Among the self-assessments I’ve taken, the Clifton
Strengthsfinder has been my favorite. My top five strengths are Ideation,
Adaptability, Learning, Communication, and Connectedness. It was a
head-slapping moment of revelation when I discovered this natural skill set,
and how little of it I was using in the jobs I held over the years. I learned
that you are who you are and it’s best to try to be your best at that, not
something else. Which is why my goal to go from 185 to 225lbs was a losing
proposition from the start.
Gaining weight has never been among my strengths. In high
school I was 6 feet tall and 155lbs. I was recruited by the track team to be a
pole for the polevaulting event. In college I ballooned to 165 and had to put
away my 28” waist pants. All of them. They rode a little high anyway. As the
sedentary life of adulthood and middle age set in, my body seemed to settle at
183, give or take a couple. The biggest I got was a temporary foray into the
high 180s. Didn’t matter how active I was or what I ate. That was just what my
metabolism maintained. That and a general disinterest in food would be the main
reasons.
Being in an odd mental state overall for the past 6 months,
I was groping around for goals when 2015 rolled in. Gaining 40 pounds seemed
like a good test of will, mind over matter. My hope was that, when coupled with
my workout routine, I might see some weight gains in areas other than my
middle. I’ve always had skinny, birdlike legs, which my daughter recently
described as being “the kind that girls would like to have.” So I had that
going for me.
I started at the beginning of the year, late January, I
think. The exciting thing became wondering what Mike v225 would look like --
Chris Hemsworth or Jonah Hill? Day after day I ate as much as I could,
indiscriminately. I ate until it hurt. “Second breakfast” was one of my
favorite meals. Slowly, ever so slowly, the scale crept up into the 190s. But
it was going too slowly. I was frustrated and nearly gave up. I turned to my
wife for support and encouragement, but surprisingly did not get any. There I
am, pouring my heart to her about all my effort, all that fried food and ice
cream and steak that went in, without much to show for it. I could tell she
wanted to say something, but instead she just shook her head and walked off. “I
guess I’m on my own,” I thought bitterly.
Time to find out what I was made of. I kept eating, kept
pushing myself, kept shoveling it in until I dropped from the table in
exhaustion, which for some reason irritated my wife to no end. Then one day, I
hit it – 200 pounds! A breakthrough! This renewed my spirits, and over the next
few weeks I continued the battle until I plateaued at 204.6 pounds. That was
it. I hit the wall, and that wall’s name was 205.

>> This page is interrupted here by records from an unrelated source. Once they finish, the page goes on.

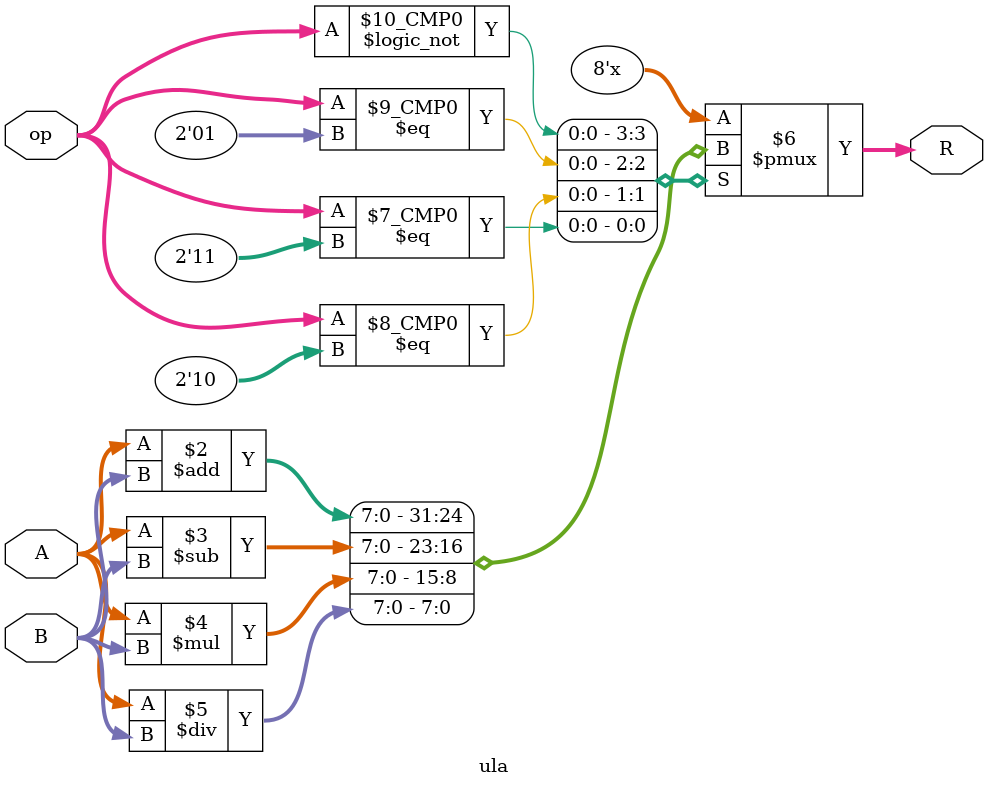
<source format=v>
module ula(
    input  [7:0] A,       // Operando A
    input  [7:0] B,       // Operando 
    input  [1:0] op,      // Código da operação
    output reg [7:0] R   // Resultado
);

always @(*) begin
    case (op)
        2'b00: R = A + B;   // Soma
        2'b01: R = A - B;   // Subtração
        2'b10: R = A * B;   // Multiplicação simples
        2'b11: R = A / B;   // Divisão simples
        default: R = 8'd0;
    endcase
end

endmodule

</source>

One look in the mirror gave me the answer I asked at the
start, and the answer was “Jonah Hill”. Actually, Jonah Hill’s top half on
Orlando Bloom’s bottom half. Win win! I resemble two movie stars. One of the
drawbacks to gaining 20 pounds is that your pants don’t fit any more. I mean,
not even if I sucked in my gut and held my breath all day. Why didn’t someone
tell me about this before? Again I went to my wife for support and advice, and
again she offered none. At least this time she was in a better mood and laughed
as she walked off.
If I were to get a job now, I’d have to wear the only pair
of dress pants that currently fit me every day. Shirts are no problem, as the men’s clothing
industry assumes that every man is shaped like a rain barrel. When I was at 185, tucking in a
shirt meant wadding it up in the back to avoid having this bloom of bunching
shirt material all the way around my waist. So now it was either buy a bunch of new
pants or slim down again.
That was when I discovered something else: It’s hard to lose
weight. Why didn’t someone tell me about this before?